Before reaching a settlement, Dengel's family alleged Metro endangered the lives of the flight crew by using only one pilot instead of two during the night flight and had not properly trained employees how to use safety equipment.

The National Transportation Safety Board later determined that pilot error was a "probable" factor in the crash. The pilot, it said, failed to maintain an adequate altitude and descended too fast when approaching the Gallatin Field Airport, which is about 11 miles west of Bozeman. The board also said night conditions and mountainous terrain also were contributing factors. The aircraft struck a tree 80 feet below the ridgeline, causing the Beechcraft 200 King Air to hit the mountainside.

After Metro Aviation settled claims brought by the passengers' families, the company and its four insurers filed a lawsuit in Montana's federal court against the U.S. government alleging FAA air traffic controllers caused the crash.

Metro Aviation alleges controllers were directing the pilot and failed to warn him of a "minimum safe altitude alert" received in Salt Lake City. Had that information been relayed to the pilot, he would have changed the angle of descent, the company maintains.

The lawsuit was transferred in May 2010 after a ruling that Utah was the proper venue because the FAA's Salt Lake Center Air Traffic Control directed and advised air traffic in Montana and any alleged act or omission occurred in Utah.

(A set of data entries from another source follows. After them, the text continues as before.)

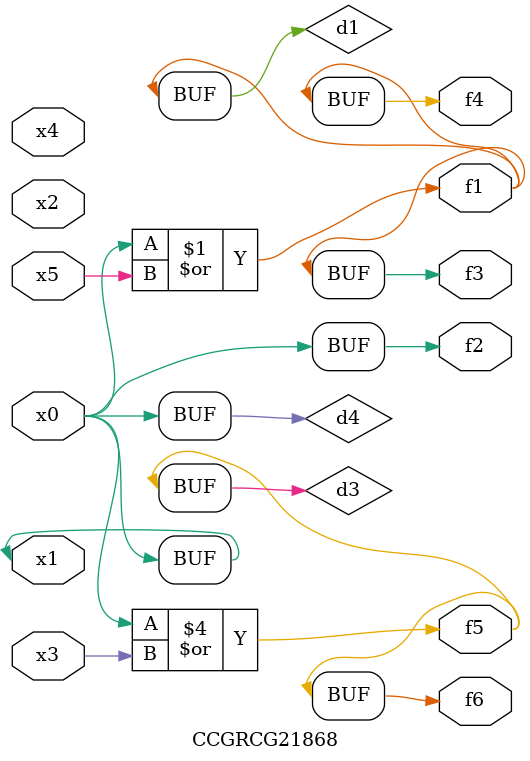
<source format=v>
module CCGRCG21868(
	input x0, x1, x2, x3, x4, x5,
	output f1, f2, f3, f4, f5, f6
);

	wire d1, d2, d3, d4;

	or (d1, x0, x5);
	xnor (d2, x1, x4);
	or (d3, x0, x3);
	buf (d4, x0, x1);
	assign f1 = d1;
	assign f2 = d4;
	assign f3 = d1;
	assign f4 = d1;
	assign f5 = d3;
	assign f6 = d3;
endmodule

</source>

The lawsuit seeks damages that include loss of the airplane, settlement payments and related investigation and litigation costs. Metro Aviation acknowledges that such claims are barred in Utah, but argues Montana law, which allows such actions, should apply. The U.S. argues the claims are barred by laws in both Utah and Montana, and if those laws conflict, only Utah law should apply because it is the state with the "most significant relationship" to the allegations.